Lemma 5.6 Continuity points of one over negative logarithm c.d.f.

The transform \(\frac{\mathbf{1}}{\widetilde{\log } \big( 1 / \widetilde{F} \big)}\) of a c.d.f. \(F\) is continuous at \(x = -\infty \), \(x = + \infty \), and at any \(x \in (-\infty ,+\infty )\) where \(F\) is continuous.

Proof ▶

Since \(\lim _{x \to +\infty } \widetilde{F}(x) = \widetilde{F}(+\infty ) = 1\) by Lemma 5.2 and the continuous extension of \(p \mapsto \frac{1}{\log (1/p)}\) to a function \([0,1] \to [0,+\infty ]\) tends to \(+\infty \) as \(p \to 1\), we have

\begin{align*} \lim _{x \to +\infty } \frac{\mathbf{1}}{\widetilde{\log } \big( 1 / \widetilde{F} \big)}(x) \; = \; +\infty \; = \; \frac{\mathbf{1}}{\widetilde{\log } \big( 1 / \widetilde{F} \big)}(+\infty ) . \end{align*}

Therefore \(\frac{\mathbf{1}}{\widetilde{\log } \big( 1 / \widetilde{F} \big)}\) is continuous at \(+\infty \).

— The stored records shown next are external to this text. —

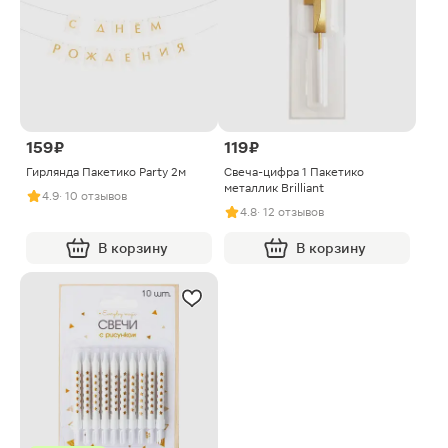
159 ₽
119 ₽
Гирлянда Пакетико Party 2м
Свеча-цифра 1 Пакетико
металлик Brilliant
4.9
· 10 отзывов
4.8
· 12 отзывов
В корзину
В корзину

Continuity at \(-\infty \) similarly follows from \(\lim _{x \to -\infty } \widetilde{F}(x) = \widetilde{F}(-\infty ) = 0\) and \(\frac{1}{\log (1/p)}\) tending to \(0\) as \(p \to 0\), which give

\begin{align*} \lim _{x \to -\infty } \frac{\mathbf{1}}{\widetilde{\log } \big( 1 / \widetilde{F} \big)}(x) \; = \; 0 \; = \; \frac{\mathbf{1}}{\widetilde{\log } \big( 1 / \widetilde{F} \big)}(-\infty ) . \end{align*}

Suppose \(F\) is continuous at \(x \in \mathbb {R}\), and recall from Lemma 5.2 that \(\widetilde{F}\) is then also continuous at \(x\). Now \(\frac{\mathbf{1}}{\widetilde{\log } \big( 1 / \widetilde{F} \big)}\) is a composition of the continuous function \(p \mapsto \frac{1}{\log (1/p)} \colon [0,1] \to [0,+\infty ]\) with \(\widetilde{F}\), and as such also becomes continuous at \(x\).